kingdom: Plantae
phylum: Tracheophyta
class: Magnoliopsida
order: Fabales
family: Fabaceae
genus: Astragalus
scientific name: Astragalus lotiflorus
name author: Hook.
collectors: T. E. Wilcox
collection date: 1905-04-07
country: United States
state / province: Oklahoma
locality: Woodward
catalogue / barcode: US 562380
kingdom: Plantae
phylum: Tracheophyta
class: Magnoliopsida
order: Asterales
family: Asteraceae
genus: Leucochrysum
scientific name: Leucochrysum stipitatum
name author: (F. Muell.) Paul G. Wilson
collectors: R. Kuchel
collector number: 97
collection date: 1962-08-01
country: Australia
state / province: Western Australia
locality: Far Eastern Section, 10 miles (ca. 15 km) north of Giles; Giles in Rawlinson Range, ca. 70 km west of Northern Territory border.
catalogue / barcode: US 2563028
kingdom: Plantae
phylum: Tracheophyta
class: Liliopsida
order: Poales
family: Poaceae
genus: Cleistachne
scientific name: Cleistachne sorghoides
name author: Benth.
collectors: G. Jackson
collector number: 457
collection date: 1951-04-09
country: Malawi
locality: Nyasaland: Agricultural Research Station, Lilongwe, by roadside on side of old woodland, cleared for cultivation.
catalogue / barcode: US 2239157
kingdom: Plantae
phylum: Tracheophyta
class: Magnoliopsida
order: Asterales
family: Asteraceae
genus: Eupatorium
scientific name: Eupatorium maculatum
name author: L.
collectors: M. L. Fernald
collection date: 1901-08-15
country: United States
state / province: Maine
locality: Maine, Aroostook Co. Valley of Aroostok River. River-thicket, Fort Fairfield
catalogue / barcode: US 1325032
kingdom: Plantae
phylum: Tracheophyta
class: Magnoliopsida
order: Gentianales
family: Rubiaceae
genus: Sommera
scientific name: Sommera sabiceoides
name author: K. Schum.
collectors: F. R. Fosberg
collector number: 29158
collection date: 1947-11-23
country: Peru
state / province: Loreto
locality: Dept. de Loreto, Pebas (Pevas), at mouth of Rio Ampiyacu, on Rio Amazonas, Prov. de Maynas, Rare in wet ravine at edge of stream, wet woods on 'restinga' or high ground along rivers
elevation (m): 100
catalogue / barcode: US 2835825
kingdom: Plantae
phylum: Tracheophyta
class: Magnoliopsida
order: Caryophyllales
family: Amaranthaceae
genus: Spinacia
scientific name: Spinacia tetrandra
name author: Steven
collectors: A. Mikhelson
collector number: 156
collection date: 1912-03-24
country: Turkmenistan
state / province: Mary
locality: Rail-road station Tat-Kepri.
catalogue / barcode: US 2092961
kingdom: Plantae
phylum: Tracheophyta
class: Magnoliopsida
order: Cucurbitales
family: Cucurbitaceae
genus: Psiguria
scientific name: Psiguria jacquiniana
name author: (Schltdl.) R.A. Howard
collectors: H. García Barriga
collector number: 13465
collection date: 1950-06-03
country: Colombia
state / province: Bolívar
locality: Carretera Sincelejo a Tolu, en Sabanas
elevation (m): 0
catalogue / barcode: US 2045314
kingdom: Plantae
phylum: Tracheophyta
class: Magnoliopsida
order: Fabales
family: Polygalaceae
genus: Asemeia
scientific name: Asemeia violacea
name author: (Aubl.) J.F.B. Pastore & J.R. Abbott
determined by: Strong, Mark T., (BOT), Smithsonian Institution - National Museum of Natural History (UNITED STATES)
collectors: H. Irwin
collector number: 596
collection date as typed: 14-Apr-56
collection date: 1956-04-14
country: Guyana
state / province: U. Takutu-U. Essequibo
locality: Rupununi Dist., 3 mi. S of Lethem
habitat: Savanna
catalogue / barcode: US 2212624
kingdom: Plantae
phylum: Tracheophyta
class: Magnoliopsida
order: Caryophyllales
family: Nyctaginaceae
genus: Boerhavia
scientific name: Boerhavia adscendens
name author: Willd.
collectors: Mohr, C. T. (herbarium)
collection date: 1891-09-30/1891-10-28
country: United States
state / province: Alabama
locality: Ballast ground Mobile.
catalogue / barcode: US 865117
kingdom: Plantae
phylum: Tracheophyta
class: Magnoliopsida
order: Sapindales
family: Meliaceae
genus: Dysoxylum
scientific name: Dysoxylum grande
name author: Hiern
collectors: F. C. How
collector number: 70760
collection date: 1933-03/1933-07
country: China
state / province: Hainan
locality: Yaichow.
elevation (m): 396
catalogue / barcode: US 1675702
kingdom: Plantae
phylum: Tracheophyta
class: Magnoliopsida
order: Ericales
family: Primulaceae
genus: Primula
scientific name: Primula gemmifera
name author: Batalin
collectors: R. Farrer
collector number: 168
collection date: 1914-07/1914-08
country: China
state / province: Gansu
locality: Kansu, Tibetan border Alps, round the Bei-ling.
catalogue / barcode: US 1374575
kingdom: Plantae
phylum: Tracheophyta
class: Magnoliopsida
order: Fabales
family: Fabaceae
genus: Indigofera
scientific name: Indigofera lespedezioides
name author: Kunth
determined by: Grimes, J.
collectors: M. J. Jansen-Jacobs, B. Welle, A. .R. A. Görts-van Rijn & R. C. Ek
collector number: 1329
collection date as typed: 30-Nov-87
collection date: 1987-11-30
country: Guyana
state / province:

TASK OBJECTIVE: Copy out every one of the lines above, character for character, with nothing changed, added, or left out.

TASK SOLUTION:
kingdom: Plantae
phylum: Tracheophyta
class: Magnoliopsida
order: Fabales
family: Fabaceae
genus: Astragalus
scientific name: Astragalus lotiflorus
name author: Hook.
collectors: T. E. Wilcox
collection date: 1905-04-07
country: United States
state / province: Oklahoma
locality: Woodward
catalogue / barcode: US 562380
kingdom: Plantae
phylum: Tracheophyta
class: Magnoliopsida
order: Asterales
family: Asteraceae
genus: Leucochrysum
scientific name: Leucochrysum stipitatum
name author: (F. Muell.) Paul G. Wilson
collectors: R. Kuchel
collector number: 97
collection date: 1962-08-01
country: Australia
state / province: Western Australia
locality: Far Eastern Section, 10 miles (ca. 15 km) north of Giles; Giles in Rawlinson Range, ca. 70 km west of Northern Territory border.
catalogue / barcode: US 2563028
kingdom: Plantae
phylum: Tracheophyta
class: Liliopsida
order: Poales
family: Poaceae
genus: Cleistachne
scientific name: Cleistachne sorghoides
name author: Benth.
collectors: G. Jackson
collector number: 457
collection date: 1951-04-09
country: Malawi
locality: Nyasaland: Agricultural Research Station, Lilongwe, by roadside on side of old woodland, cleared for cultivation.
catalogue / barcode: US 2239157
kingdom: Plantae
phylum: Tracheophyta
class: Magnoliopsida
order: Asterales
family: Asteraceae
genus: Eupatorium
scientific name: Eupatorium maculatum
name author: L.
collectors: M. L. Fernald
collection date: 1901-08-15
country: United States
state / province: Maine
locality: Maine, Aroostook Co. Valley of Aroostok River. River-thicket, Fort Fairfield
catalogue / barcode: US 1325032
kingdom: Plantae
phylum: Tracheophyta
class: Magnoliopsida
order: Gentianales
family: Rubiaceae
genus: Sommera
scientific name: Sommera sabiceoides
name author: K. Schum.
collectors: F. R. Fosberg
collector number: 29158
collection date: 1947-11-23
country: Peru
state / province: Loreto
locality: Dept. de Loreto, Pebas (Pevas), at mouth of Rio Ampiyacu, on Rio Amazonas, Prov. de Maynas, Rare in wet ravine at edge of stream, wet woods on 'restinga' or high ground along rivers
elevation (m): 100
catalogue / barcode: US 2835825
kingdom: Plantae
phylum: Tracheophyta
class: Magnoliopsida
order: Caryophyllales
family: Amaranthaceae
genus: Spinacia
scientific name: Spinacia tetrandra
name author: Steven
collectors: A. Mikhelson
collector number: 156
collection date: 1912-03-24
country: Turkmenistan
state / province: Mary
locality: Rail-road station Tat-Kepri.
catalogue / barcode: US 2092961
kingdom: Plantae
phylum: Tracheophyta
class: Magnoliopsida
order: Cucurbitales
family: Cucurbitaceae
genus: Psiguria
scientific name: Psiguria jacquiniana
name author: (Schltdl.) R.A. Howard
collectors: H. García Barriga
collector number: 13465
collection date: 1950-06-03
country: Colombia
state / province: Bolívar
locality: Carretera Sincelejo a Tolu, en Sabanas
elevation (m): 0
catalogue / barcode: US 2045314
kingdom: Plantae
phylum: Tracheophyta
class: Magnoliopsida
order: Fabales
family: Polygalaceae
genus: Asemeia
scientific name: Asemeia violacea
name author: (Aubl.) J.F.B. Pastore & J.R. Abbott
determined by: Strong, Mark T., (BOT), Smithsonian Institution - National Museum of Natural History (UNITED STATES)
collectors: H. Irwin
collector number: 596
collection date as typed: 14-Apr-56
collection date: 1956-04-14
country: Guyana
state / province: U. Takutu-U. Essequibo
locality: Rupununi Dist., 3 mi. S of Lethem
habitat: Savanna
catalogue / barcode: US 2212624
kingdom: Plantae
phylum: Tracheophyta
class: Magnoliopsida
order: Caryophyllales
family: Nyctaginaceae
genus: Boerhavia
scientific name: Boerhavia adscendens
name author: Willd.
collectors: Mohr, C. T. (herbarium)
collection date: 1891-09-30/1891-10-28
country: United States
state / province: Alabama
locality: Ballast ground Mobile.
catalogue / barcode: US 865117
kingdom: Plantae
phylum: Tracheophyta
class: Magnoliopsida
order: Sapindales
family: Meliaceae
genus: Dysoxylum
scientific name: Dysoxylum grande
name author: Hiern
collectors: F. C. How
collector number: 70760
collection date: 1933-03/1933-07
country: China
state / province: Hainan
locality: Yaichow.
elevation (m): 396
catalogue / barcode: US 1675702
kingdom: Plantae
phylum: Tracheophyta
class: Magnoliopsida
order: Ericales
family: Primulaceae
genus: Primula
scientific name: Primula gemmifera
name author: Batalin
collectors: R. Farrer
collector number: 168
collection date: 1914-07/1914-08
country: China
state / province: Gansu
locality: Kansu, Tibetan border Alps, round the Bei-ling.
catalogue / barcode: US 1374575
kingdom: Plantae
phylum: Tracheophyta
class: Magnoliopsida
order: Fabales
family: Fabaceae
genus: Indigofera
scientific name: Indigofera lespedezioides
name author: Kunth
determined by: Grimes, J.
collectors: M. J. Jansen-Jacobs, B. Welle, A. .R. A. Görts-van Rijn & R. C. Ek
collector number: 1329
collection date as typed: 30-Nov-87
collection date: 1987-11-30
country: Guyana
state / province:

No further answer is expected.